There was nothing wrong with the scenario.

Believe me, if you really do want to navigate a good functional path with MDs, you will develop a reputation of not calling them for stupid things.

I have coworkers who pride themselves on playing "gotcha games" with MDs and coworkers; they are universally reviled and it is their patients who really suffer for it.

Specializes in Emergency & Trauma/Adult ICU.

I don't see this as a physician's "idiosyncrasy" ... I just see it as learning to recognize protocols and requirements for diagnostic testing and so forth.

OT but ... admission for this? Unless there was intractable pain / nausea, this sounds like an outpatient workup.

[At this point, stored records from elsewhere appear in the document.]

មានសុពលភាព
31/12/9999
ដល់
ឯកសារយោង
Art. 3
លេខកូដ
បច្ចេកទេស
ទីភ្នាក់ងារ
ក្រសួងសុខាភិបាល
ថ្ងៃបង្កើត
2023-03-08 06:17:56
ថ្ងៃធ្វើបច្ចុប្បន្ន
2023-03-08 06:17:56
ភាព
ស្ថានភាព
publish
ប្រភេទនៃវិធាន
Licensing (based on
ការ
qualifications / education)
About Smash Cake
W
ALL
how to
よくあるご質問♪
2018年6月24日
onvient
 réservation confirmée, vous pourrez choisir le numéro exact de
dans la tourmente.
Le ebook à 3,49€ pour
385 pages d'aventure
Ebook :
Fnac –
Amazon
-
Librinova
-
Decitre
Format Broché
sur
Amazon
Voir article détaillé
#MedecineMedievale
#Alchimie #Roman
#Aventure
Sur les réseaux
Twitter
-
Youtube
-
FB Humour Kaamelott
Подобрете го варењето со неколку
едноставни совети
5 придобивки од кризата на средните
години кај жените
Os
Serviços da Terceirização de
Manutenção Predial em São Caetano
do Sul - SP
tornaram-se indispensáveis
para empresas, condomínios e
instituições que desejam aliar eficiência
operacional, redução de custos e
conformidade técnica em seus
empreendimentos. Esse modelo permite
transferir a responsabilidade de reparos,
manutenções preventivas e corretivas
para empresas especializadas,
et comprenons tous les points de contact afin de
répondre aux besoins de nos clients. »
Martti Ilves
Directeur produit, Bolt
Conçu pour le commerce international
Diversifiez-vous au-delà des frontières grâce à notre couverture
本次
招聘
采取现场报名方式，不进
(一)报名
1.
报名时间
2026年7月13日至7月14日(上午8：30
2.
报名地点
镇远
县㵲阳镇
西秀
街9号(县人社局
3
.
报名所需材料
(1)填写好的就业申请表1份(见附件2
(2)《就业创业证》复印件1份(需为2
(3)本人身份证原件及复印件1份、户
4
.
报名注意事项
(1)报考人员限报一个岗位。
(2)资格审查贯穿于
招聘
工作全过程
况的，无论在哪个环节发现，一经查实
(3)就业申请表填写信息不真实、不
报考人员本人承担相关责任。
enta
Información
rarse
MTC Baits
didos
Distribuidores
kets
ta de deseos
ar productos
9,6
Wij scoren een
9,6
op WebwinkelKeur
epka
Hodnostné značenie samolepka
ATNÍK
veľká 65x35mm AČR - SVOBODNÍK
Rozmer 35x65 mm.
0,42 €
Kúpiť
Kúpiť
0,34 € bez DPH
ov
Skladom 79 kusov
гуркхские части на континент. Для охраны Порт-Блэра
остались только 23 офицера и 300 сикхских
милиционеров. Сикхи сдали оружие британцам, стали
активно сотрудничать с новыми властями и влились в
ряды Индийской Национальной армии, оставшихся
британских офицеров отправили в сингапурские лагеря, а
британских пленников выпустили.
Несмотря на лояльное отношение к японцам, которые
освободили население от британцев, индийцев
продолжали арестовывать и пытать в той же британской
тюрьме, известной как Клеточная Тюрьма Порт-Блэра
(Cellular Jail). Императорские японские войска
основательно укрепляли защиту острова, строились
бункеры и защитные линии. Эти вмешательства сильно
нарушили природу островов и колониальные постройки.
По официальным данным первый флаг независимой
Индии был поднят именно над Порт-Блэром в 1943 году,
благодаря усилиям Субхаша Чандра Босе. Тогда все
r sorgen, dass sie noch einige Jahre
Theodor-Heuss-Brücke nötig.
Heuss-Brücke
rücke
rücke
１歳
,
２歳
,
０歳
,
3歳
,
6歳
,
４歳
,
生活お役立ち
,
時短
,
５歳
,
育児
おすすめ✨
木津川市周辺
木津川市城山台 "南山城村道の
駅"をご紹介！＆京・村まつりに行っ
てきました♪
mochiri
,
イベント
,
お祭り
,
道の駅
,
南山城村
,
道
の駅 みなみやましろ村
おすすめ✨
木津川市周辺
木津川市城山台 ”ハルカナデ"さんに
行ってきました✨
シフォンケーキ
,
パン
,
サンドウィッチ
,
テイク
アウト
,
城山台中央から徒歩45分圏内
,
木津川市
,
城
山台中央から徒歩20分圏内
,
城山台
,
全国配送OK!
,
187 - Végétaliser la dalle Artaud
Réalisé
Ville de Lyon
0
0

Specializes in Trauma, Teaching.

When my late husband had some abnormal outpt stuff, the fastest way to get the CT was admission; the waiting list for OP CT's was huge. Turned out to be the big C; so admit totally justified. Sometimes the admit orders are deceptively simple, especially late night, and the doc intends to order a lot more stuff in the morning.

Our ED docs fully expect us to put in the stuff we need for protocols; all the policies are in place for doing so.

Specializes in Emergency, Telemetry, Transplant.
OT but ... admission for this? Unless there was intractable pain / nausea, this sounds like an outpatient workup.

The only issue would be the 3 way. If they have CBI, they would be admitted. Most of the pt's in the ED who have Foleys placed for urinary retention are sent home with f/u with urology. However, hematuria pt's are occasionally admitted if the doc is concerned if the foley will just get clotted. I can go either way, in my experience. Anyway...

As for the original scenario, there is basically no way I would have called the doc back for orders for an HCG and a BMP (I would say that a CMP is not really necessary just for kidney function--although I'm a bit surprised the doc didn't order either a CMP or BMP to being with). As JBudd mentioned, in the ER, we are fully expected to just order these if a CT with contrast is ordered.

I also find little (to nothing) wrong with this scenario.

Specializes in Emergency, Telemetry, Transplant.
I don't see this as a physician's "idiosyncrasy" ...

Yeah, I don't view not wanted to woken up during the middle night as an idiosyncrasy. I think it is a basic human response.